ЧТО НУЖНО СДЕЛАТЬ
• 1. Воспроизведите фрагмент текста о пленуме Башкирского обкома от слов "В резолюции пленума" до слов "помогло оздоровить обстановку28." включительно, подставив "областного комитета" вместо "обкома".
• 2. Перечислите все фамилии людей, упомянутых в тексте о пленуме Башкирского обкома.

ФРАГМЕНТ ТЕКСТА
· · · · · · ·

Итоги IV совещания ЦК РКП(б) с работниками национальных республик и областей рассмотрел пленум Башкирского обкома РКП(б) 26—28 июля 1923 г. Более половины почти трехчасового доклада наркома юстиции БАССР Герасимова было посвящено деятельности Султан-Галиева, “разоблачению” башкирских и татарских коммунистов, поддавшихся, якобы, влиянию беспартийных националистически настроенных представителей интеллигенции. В то же время в докладе не был приведен ни один конкретный факт, указывающий на существование местного национализма. Многие выступающие в прениях не согласились с оценкой и выводами Герасимова. В частности, председатель Совнаркома Башкирской АССР М.Д.Халиков резко отстаивал свою позицию, изложенную на IV московском совещании. Он говорил, что “султангалиевщины как таковой у нас не существовало, и она не имела глубоких корней в нашей организации. Я не согласен с тем, что башкирские коммунисты, блокируясь с беспартийными, создали Султан-Галиева. У меня осталось такое впечатление, что организация делится на русских коммунистов чистейшей воды и башкирских полукоммунистов, которые все время блокировались с беспартийными и породили авантюру Султан-Галиева”27. Халиков также подверг критике поведение некоторых русских коммунистов, не учитывающих специфику работы в условиях национальной республики, говоря, что борьба против великодержавного шовинизма ведется лишь на словах. Своевременно и глубоко не анализируются причины порождения местного национализма.
Председатель БашЦИКа Х.К.Кушаев в своем выступлении полностью поддержал М.Д.Халикова и заявил: “Тов. Герасимов очень много распространялся о султангалиевщине. Создается такое впечатление, что за весь этот отчетный период мы ничем не занимались, кроме султангалиевщины. Тов. Герасимов упорно доказывает, что башкирские коммунисты все делали под влиянием беспартийных и султангалиевщины. Я даю отчет о прошедшем. Неужели я попал под влияние беспартийных, когда выдвигал вопрос о реализации башкирского языка? В докладе т. Герасимов все время обвинял в создавшемся положении башкирских коммунистов, как будто они работали под влиянием беспартийных и султангалиевщины, совершенно не останавливаясь на великодержавном шовинизме, являющемся тормозом при практическом разрешении вопросов национальной политики”. Обращаясь к Герасимову, Нимвицкому и другим русским коммунистам, которые обвиняли башкирских коммунистов в национализме, Кушаев подчеркивал, что со стороны старых марксистски воспитанных кадров нет товарищеского отношения к башкирским кадрам, “…вы должны не только обвинять нас за прошлое, но и часть вины брать на себя”.
С возражением выступил Г.К.Шамигулов, заявив, что султангалиевщина существует у нас с 1917 года.
В резолюции пленума обкома говорится, что в партийной организации сложилась чрезвычайно неблагоприятная обстановка. Отдельные руководящие партийные работники подпали под влияние части беспартийной интеллигенции, “проникнутой национальным шовинизмом”. Это блокирование с националистически настроенной интеллигенцией зашло далеко и поставило отдельных работников в ряды султангалиевцев. Только решительное разоблачение последних помогло оздоровить обстановку28.

· · · · · · ·

[Собранные данные]
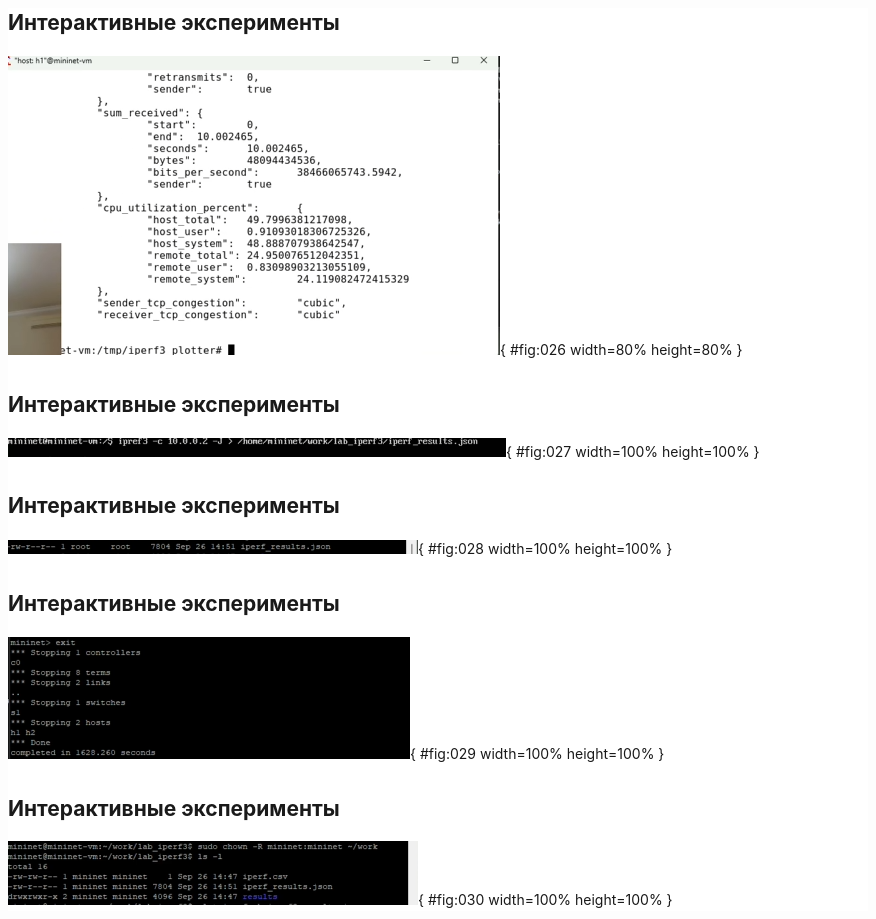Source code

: ## Интерактивные эксперименты

![Запуск клиента iperf3 в терминале h1 с параметром -J (отображение вывода в формате JSON)](image/26.png){ #fig:026 width=80% height=80% }

## Интерактивные эксперименты

![Экспортирование вывода результатов теста в файл](image/27.png){ #fig:027 width=100% height=100% }

## Интерактивные эксперименты

![Проверка создания файла](image/28.png){ #fig:028 width=100% height=100% }

## Интерактивные эксперименты

![Завершение работы mininet в интерактивном режиме](image/29.png){ #fig:029 width=100% height=100% }

## Интерактивные эксперименты

![Корректирование прав доступа к файлу JSON](image/30.png){ #fig:030 width=100% height=100% }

· · · · · · ·

ОТВЕТЫ ПО ПОРЯДКУ
• 1.
В резолюции пленума областного комитета говорится, что в партийной организации сложилась чрезвычайно неблагоприятная обстановка. Отдельные руководящие партийные работники подпали под влияние части беспартийной интеллигенции, “проникнутой национальным шовинизмом”. Это блокирование с националистически настроенной интеллигенцией зашло далеко и поставило отдельных работников в ряды султангалиевцев. Только решительное разоблачение последних помогло оздоровить обстановку28.

• 2. Герасимов, Султан-Галиев, Халиков, Кушаев, Нимвицкий, Шамигулов